INSTRUCTIONS TO FOLLOW:
Substitute "bounding box" for "bbox" wherever it occurs in the data, leaving all other text unchanged. Omit the pictures from your answer.

## START LISTING

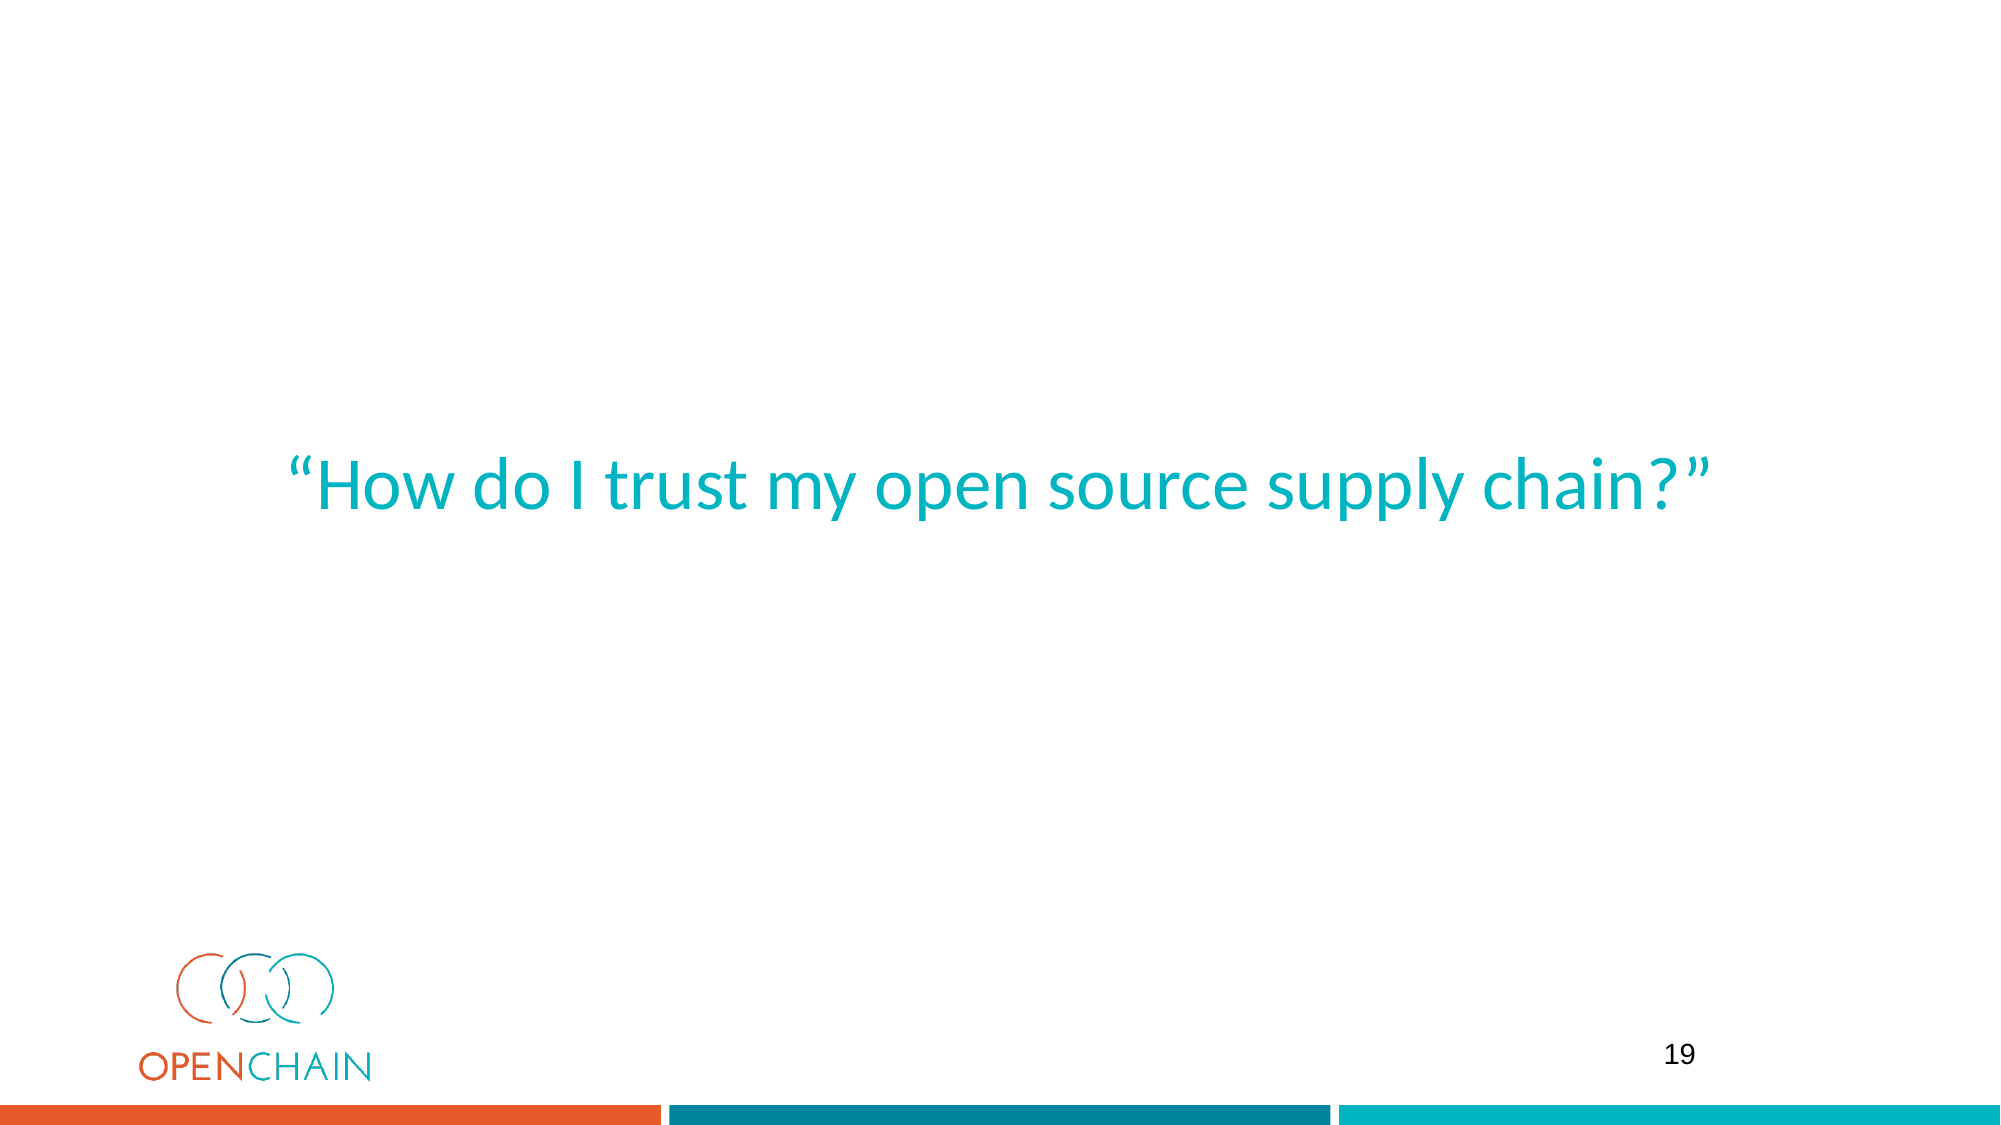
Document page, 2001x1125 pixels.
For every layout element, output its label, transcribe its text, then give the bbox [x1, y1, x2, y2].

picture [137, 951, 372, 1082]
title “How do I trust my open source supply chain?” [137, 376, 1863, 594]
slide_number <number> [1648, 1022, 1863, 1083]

## END LISTING

FINAL RESULT:
Document page, 2001x1125 pixels.
For every layout element, output its label, transcribe its text, then give the bounding box [x1, y1, x2, y2].

picture [137, 951, 372, 1082]
title “How do I trust my open source supply chain?” [137, 376, 1863, 594]
slide_number <number> [1648, 1022, 1863, 1083]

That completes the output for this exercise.